Parmi les propositions du plan « Fit for 55 » présenté par la Commission européenne mercredi 14 juillet pour concrétiser le Pacte Vert européen, visant à réduire de 55 % les émissions de gaz à effet de serre d’ici à 2030, figure la taxation du kérosène. Un sujet qui oppose d’un côté l’IATA (International Air Transport Association) et, de l’autre, les associations professionnelles européennes.
Mesure contre-productive ou inévitable pour atteindre les objectifs de l’Union européenne ‘UE) en matière de réduction des gaz à effet de serre ?
Tels sont les termes du débat qui agite le monde de l’aviation, secteur particulièrement visé par les 10 propositions de la Commission européenne pour mettre en pratique le Pacte Vert européen, adopté en juin 2019. Ces dernières prévoient en effet, via l’initiative ReFuelEU Aviation, que les fournisseurs de carburants accroissent la part des carburants d’aviation durables dans les carburéacteurs embarqués dans les aéroports de l’UE, y compris les carburants de synthèse («e-fuels») à faible teneur en carbone.
L’IATA vent debout contre le principe de taxation du kérozène
En outre, « le système de taxation des produits énergétiques doit également préserver et améliorer le marché unique et soutenir la transition écologique en proposant les incitations appropriées », selon la Commission européenne. Traduction : il va falloir taxer le kérosène utilisé pour les vols intra-européens, jusqu’à présent dispensés de taxes pour éviter la concurrence entre États membres.
Le fret et l’aviation d’affaires auraient cependant droit à un régime spécial avec la mise en place progressive d’une taxe sur 10 ans.
En parallèle, la Commission propose l’augmentation du seuil minimal de biocarburants, l’alignement sur le régime mondial de compensation et de réduction de carbone (CORSIA) ainsi que la suppression des quotas d’émission à titre gratuit (les « permis de polluer ») à l’horizon 2026. Bref, de quoi faire monter au créneau l’IATA, qui regroupe quelque 300 compagnies aériennes du monde entier.
L’association s’est ainsi fendue d’un communiqué dans lequel son directeur général, Willie Walsh, pourfend les propositions émises par la Commission européenne : « Nous n’avons pas besoin de mesures dissuasives ou punitives comme des taxes pour motiver le changement. De fait, les taxes siphonnent l’argent que l’industrie pourrait investir dans la réduction des émissions, comme le renouvellement des flottes et les technologies propres. Pour réduire les émissions, nous avons besoin que les gouvernements mettent en place un cadre politique constructif qui, dans l’immédiat, se concentre sur des incitations à la production de carburants durables et la concrétisation du ciel européen unique. »

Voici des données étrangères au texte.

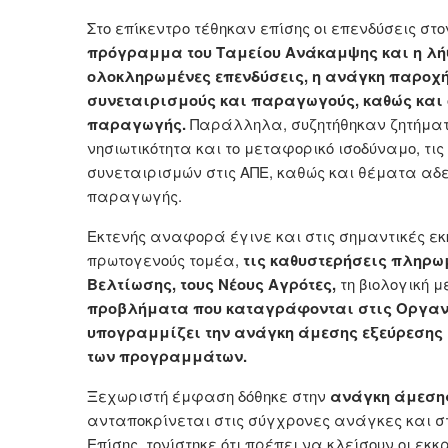
Στο επίκεντρο τέθηκαν επίσης οι επενδύσεις στ
πρόγραμμα του Ταμείου Ανάκαμψης και η λήψ
ολοκληρωμένες επενδύσεις, η ανάγκη παροχ
συνεταιρισμούς και παραγωγούς, καθώς και ο
παραγωγής.
Παράλληλα, συζητήθηκαν ζητήματα
νησιωτικότητα και το μεταφορικό ισοδύναμο, τι
συνεταιρισμών στις ΑΠΕ, καθώς και θέματα αδε
παραγωγής.
Εκτενής αναφορά έγινε και στις σημαντικές εκ
πρωτογενούς τομέα,
τις καθυστερήσεις πληρωμ
Βελτίωσης, τους Νέους Αγρότες,
τη βιολογική 
προβλήματα που καταγράφονται στις Οργανώσ
υπογραμμίζει την ανάγκη άμεσης εξεύρεσης 
των προγραμμάτων.
Ξεχωριστή έμφαση δόθηκε στην
ανάγκη άμεση
ανταποκρίνεται στις σύγχρονες ανάγκες και στ
Επίσης, τονίστηκε ότι πρέπει να κλείσουν οι ε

L’aviation européenne soutient la Commission
Autre son de cloche du côté d’ACI Europe (Airports Council International Europe, association professionnelle des aéroports européens). « Le programme Fit for 55 fournit un cadre commun et des objectifs clairs au regard de l’initiative ReFuel EU Aviation et de la régulation des infrastructures de carburants alternatifs », estime l’association dans un communiqué. En outre, ACI Europe rappelle que ces propositions rejoignent l’objectif de zéro émission de CO2 d’ici à 2050 pour tous les vols européens (depuis, à destination de et dans l’Europe).
En effet, ACI Europe et les associations Airlines for Europe (compagnies aériennes européennes), ERA (compagnies aériennes régionales européennes), CANSO (organisation des services de navigation aérienne civile) et ASD (industrie aéronautique, spatiale et militaire) ont pris les devants en proposant un Pacte européen pour une aviation durable, piloté par la Commission. Il s’agit de proposer une feuille de route commune pour les industriels et les dirigeants politiques afin d’harmoniser leurs actions afin d’atteindre les objectifs climatiques 2030 et 2050.
En février dernier, ces organisations ont lancé Destination 2050, un programme de mesures visant des émissions nulles en 2050 grâce à quatre axes : l’amélioration technologique, les carburants durables, des mesures économiques et l’amélioration de la gestion du trafic aérien.
Bref, ce débat entre les partisans d’un cadre politique fort et les partisans d’initiatives strictement industrielles est déjà bien nourri et n’est pas terminé. Il faudra en effet entre 12 et 18 mois pour que les mesures proposées par la Commission soient adoptées par chaque Etat membre.